Kreisjugendorchester Böblingen: Feste muss man feiern, wenn sie anstehen. Das hat sich das KJO Böblingen zum 20-jährigen Bestehen auf die Fahne geschrieben.
Gegründet wurde das Orchester im November 2005 in Unterjettingen unter der Schirmherrschaft des damaligen Landrats Bernhard Maier. Die ersten Dirigenten waren Rainer Bauer und Andreas Marquart.
Das Orchester hat sich ständig weiterentwickelt und an diversen Wertungsspielen und Wettbewerben teilgenommen, unter anderem 2010 in Bamberg, 2012 in Ehingen und 2015 in Karlsruhe. Seit 2018 ist Thomas Scheiflinger der musikalische Leiter. Aufgrund seiner privaten Verbindungen entstand der Kontakt zum Mädchenchor am Dom Mainz und St. Quintin.
Im Jahr 2019 reiste das KJO im Juni und Oktober nach Mainz. Die zweite Reise fand anlässlich des 25-jährigen Jubiläums des Mädchenchors statt, mit einem gemeinsamen Konzert im Hohen Dom. Aufgrund der Corona-Pandemie wurde der Gegenbesuch immer wieder verschoben. Das Jubiläum des KJO in diesem Jahr war daher der perfekte Anlass dafür.
In der fast ausverkauften Kongresshalle Böblingen trat zuerst der Mädchenchor unter der Leitung von Michael Kaltenbach auf die Bühne.

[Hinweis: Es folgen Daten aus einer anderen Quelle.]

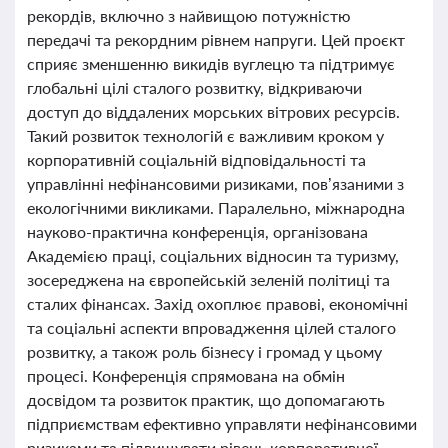
рекордів, включно з найвищою потужністю
передачі та рекордним рівнем напруги. Цей проєкт
сприяє зменшенню викидів вуглецю та підтримує
глобальні цілі сталого розвитку, відкриваючи
доступ до віддалених морських вітрових ресурсів.
Такий розвиток технологій є важливим кроком у
корпоративній соціальній відповідальності та
управлінні нефінансовими ризиками, пов’язаними з
екологічними викликами. Паралельно, міжнародна
науково-практична конференція, організована
Академією праці, соціальних відносин та туризму,
зосереджена на європейській зеленій політиці та
сталих фінансах. Захід охоплює правові, економічні
та соціальні аспекти впровадження цілей сталого
розвитку, а також роль бізнесу і громад у цьому
процесі. Конференція спрямована на обмін
досвідом та розвиток практик, що допомагають
підприємствам ефективно управляти нефінансовими
ризиками та підвищувати рівень корпоративної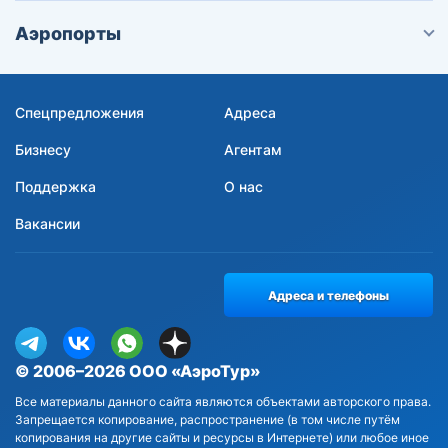
Аэропорты
Спецпредложения
Адреса
Бизнесу
Агентам
Поддержка
О нас
Вакансии
Адреса и телефоны
© 2006–2026 ООО «АэроТур»
Все материалы данного сайта являются объектами авторского права.
Запрещается копирование, распространение (в том числе путём
копирования на другие сайты и ресурсы в Интернете) или любое иное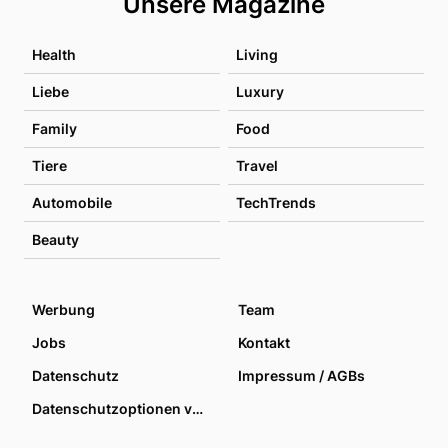
Unsere Magazine
Health
Living
Liebe
Luxury
Family
Food
Tiere
Travel
Automobile
TechTrends
Beauty
Werbung
Team
Jobs
Kontakt
Datenschutz
Impressum / AGBs
Datenschutzoptionen verwalten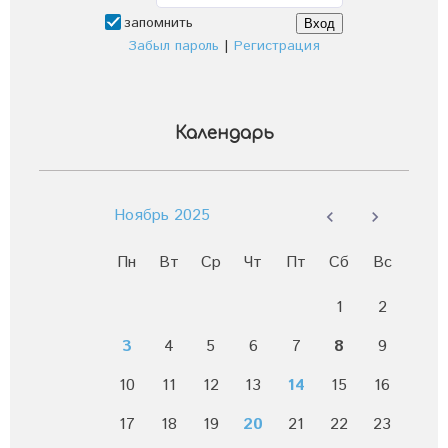
запомнить
Забыл пароль
|
Регистрация
Календарь
Ноябрь 2025
Пн
Вт
Ср
Чт
Пт
Сб
Вс
1
2
3
4
5
6
7
8
9
10
11
12
13
14
15
16
17
18
19
20
21
22
23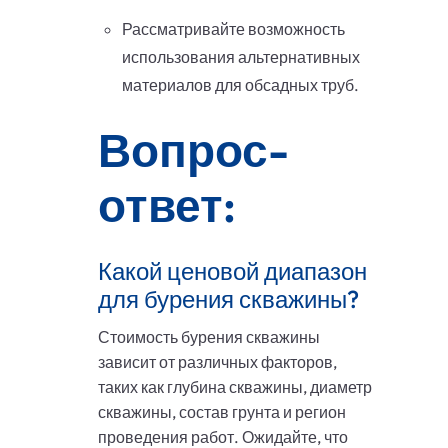
Рассматривайте возможность
использования альтернативных
материалов для обсадных труб.
Вопрос-
ответ:
Какой ценовой диапазон
для бурения скважины?
Стоимость бурения скважины
зависит от различных факторов,
таких как глубина скважины, диаметр
скважины, состав грунта и регион
проведения работ. Ожидайте, что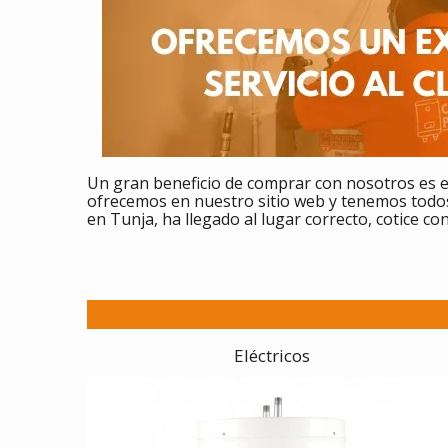
Un gran beneficio de comprar
con nosotros es e
ofrecemos en nuestro sitio web y tenemos todos
en Tunja, ha llegado al lugar correcto, cotice co
Eléctricos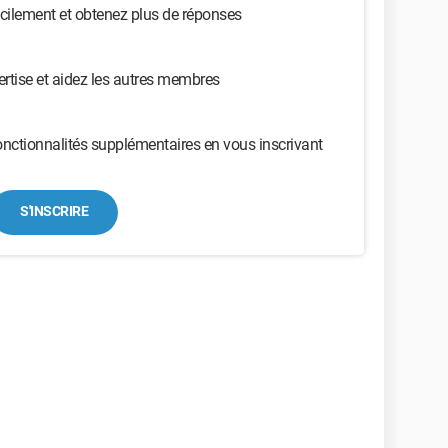
cilement et obtenez plus de réponses
ertise et aidez les autres membres
nctionnalités supplémentaires en vous inscrivant
S'INSCRIRE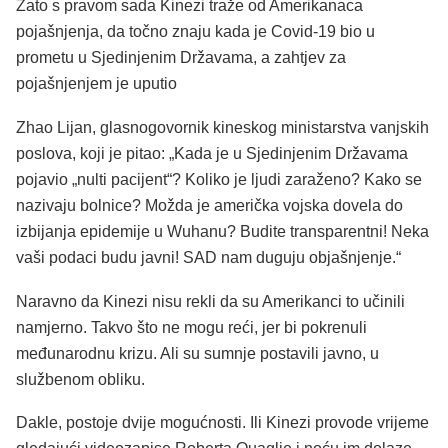
Zato s pravom sada Kinezi traže od Amerikanaca
pojašnjenja, da točno znaju kada je Covid-19 bio u
prometu u Sjedinjenim Državama, a zahtjev za
pojašnjenjem je uputio
Zhao Lijan, glasnogovornik kineskog ministarstva vanjskih
poslova, koji je pitao: „Kada je u Sjedinjenim Državama
pojavio „nulti pacijent“? Koliko je ljudi zaraženo? Kako se
nazivaju bolnice? Možda je američka vojska dovela do
izbijanja epidemije u Wuhanu? Budite transparentni! Neka
vaši podaci budu javni! SAD nam duguju objašnjenje.“
Naravno da Kinezi nisu rekli da su Amerikanci to učinili
namjerno. Takvo što ne mogu reći, jer bi pokrenuli
međunarodnu krizu. Ali su sumnje postavili javno, u
službenom obliku.
Dakle, postoje dvije mogućnosti. Ili Kinezi provode vrijeme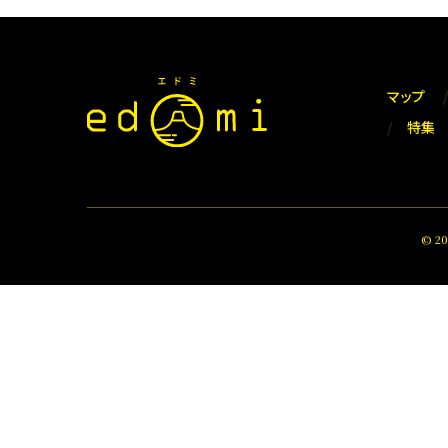
マップ
特集
© 2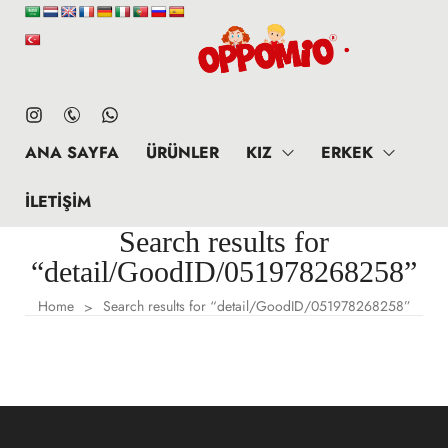
ANA SAYFA
ÜRÜNLER
KIZ
ERKEK
İLETIŞIM
Search results for
“detail/GoodID/051978268258”
Home
Search results for “detail/GoodID/051978268258”
>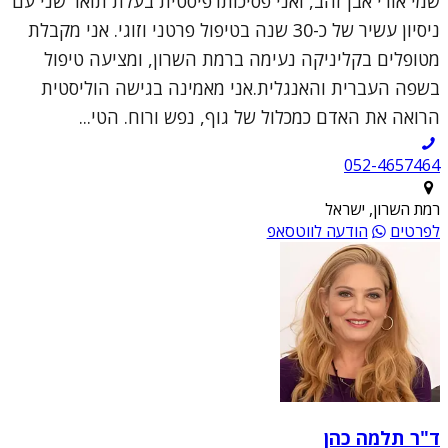
שמי אורי אבן זהב, ואני פסיכותרפיסטית בעלת תואר שני עם
ניסיון עשיר של כ-30 שנה בטיפול פרטני וזוגי. אני מקבלת
מטופלים בקליניקה נעימה ברמת השרון, ומציעה טיפול
בשפה העברית והאנגלית.אני מאמינה בגישה הוליסטית
הרואה את האדם כמכלול של גוף, נפש ורוח. הטי...
052-4657464
רמת השרון, ישראל
לפרטים
הודעה לווטסאפ
ד"ר תלמה כהן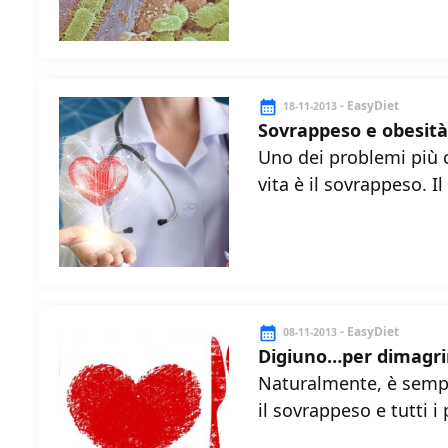
- EasyDiet
18-11-2013
Sovrappeso e obesità
Uno dei problemi più c
vita è il sovrappeso. I
- EasyDiet
08-11-2013
Digiuno…per dimagri
Naturalmente, è sempr
il sovrappeso e tutti i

Das abwechslungsreiche Repertoire reichte vom mittelalterlichen Choral über Musik aus der Renaissance, dem Romantiker Felix Mendelssohn Bartholdy bis hin zum Gospel.
Die zweite Programmhälfte begann mit „Moment for Morricone“, bei dem das KJO von einer Solo-Sängerin begleitet wurde.
Danach gehörte dem Orchester allein die Bühne, und es eröffnete mit der „Jubilee Overture“ von Philip Sparke.
Anschließend folgte die Uraufführung der Eigenkomposition „Glory of the Villagers“ von Melissa Flettner, einer Musikerin aus den eigenen KJO-Reihen. Sie beschreibt die Geschichte eines Dorfes, dessen Bewohnerinnen und Bewohner siegreich aus einer Schlacht zurückkehren.
Mit „Concerto for a Rainy Day“ zeichnet Jeff Lynne, Kopf der britischen Rockgruppe Electric Light Orchestra, das musikalische Bild eines verregneten Tages – beginnend mit dem ersten Regentropfen über stürmische Gewitter bis zum strahlenden Sonnenschein.
Anschließend folgte „Tanz der Vampire“ in einem ursprünglichen Arrangement, das selten gespielt wird, aber näher am Musical ist.
Zum großen Finale standen das KJO und der Mädchenchor für vier Stücke gemeinsam auf der Bühne. Mit dem Schlussakkord von „Perseus“ von Satoshi Yagisawa folgte ein nicht enden wollender Applaus, den sich die Musizierenden und Sängerinnen und Sänger wirklich verdient hatten.